Debt servicing ratios #
This category group contains information states of key real-time measures of household and corporate debt servicing ratios, i.e. interest spending, as a percentage of concurrent nominal GDP.
Household sector debt servicing ratios #
Ticker : HHINTGROSSGDP_SA / _D1M1ML12 / _D1Q1QL4 / _D1Y1YL1
Label : Households’ gross debt servicing as % of GDP: sa / diff oya (monthly) / sa diff oya (quarterly) / sadiff oya (yearly)

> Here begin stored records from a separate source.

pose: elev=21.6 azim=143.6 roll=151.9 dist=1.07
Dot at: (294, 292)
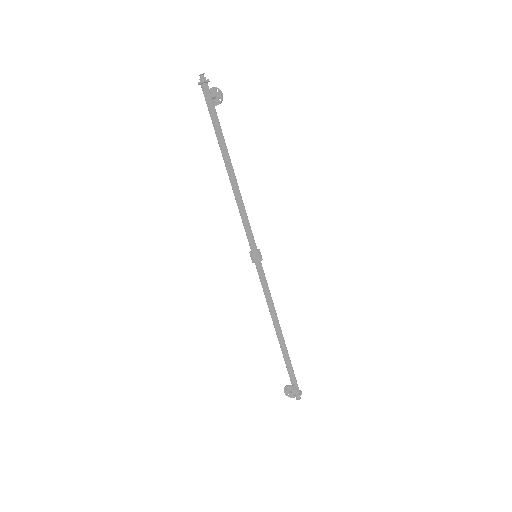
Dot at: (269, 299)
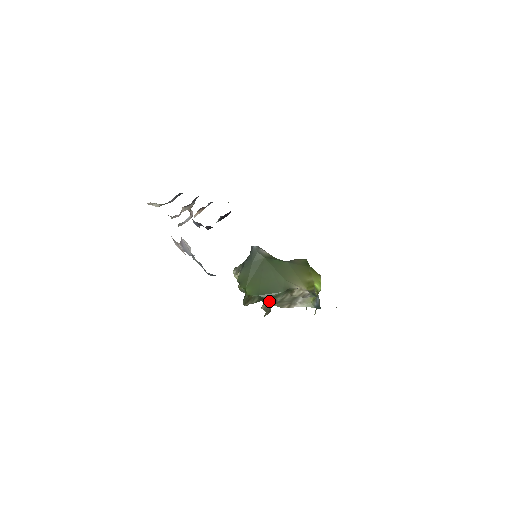
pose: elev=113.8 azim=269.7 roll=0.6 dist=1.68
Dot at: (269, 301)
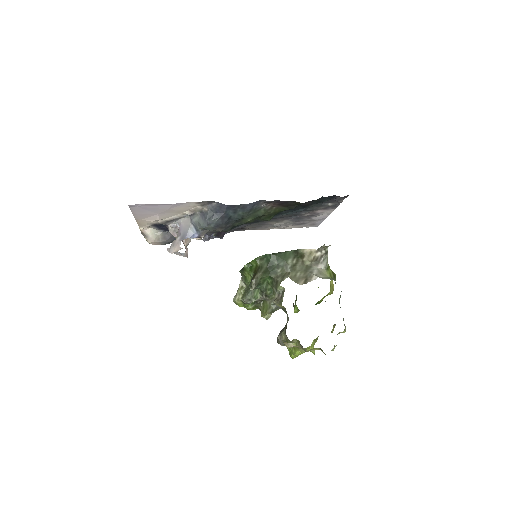
Dot at: (279, 268)
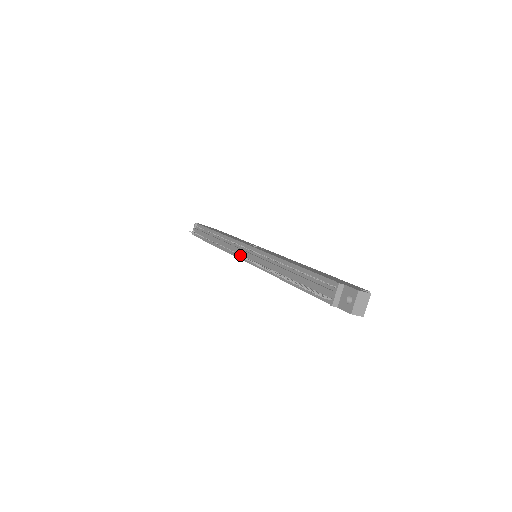
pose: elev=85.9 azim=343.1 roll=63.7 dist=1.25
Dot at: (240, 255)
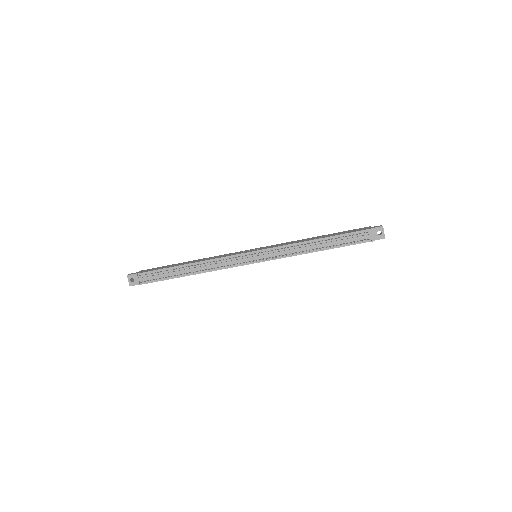
Dot at: (253, 261)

Definition : Private households’ gross debt servicing as percentage of nominal GDP: seasonally adjusted / seasonally adjusted difference over a year ago (monthly) / seasonally adjusted difference over a year ago (quarterly) / seasonally adjusted difference over a year ago (yearly)
Notes :
-
Data on private households’ debt servicing is taken from national accounts and comes from the source in various formats:
-
monthly and seasonally adjusted data (USD),
-
quarterly and seasonally adjusted (AUD, CAD, GBP),
-
quarterly without adjustment (CZK, DEM, ESP, EUR, FRF, ITL, NLG, NOK, PLN, RON, SEK), and
-
annual (CHF, JPY, KRW, NZD, THB).
-
-
Quarterly debt servicing data that are not adjusted by the source are seasonally adjusted by JPMaQS, sequentially and on a vintage basis.
-
The denominator of the ratio is nominal GDP, which is taken as a 1-year moving average.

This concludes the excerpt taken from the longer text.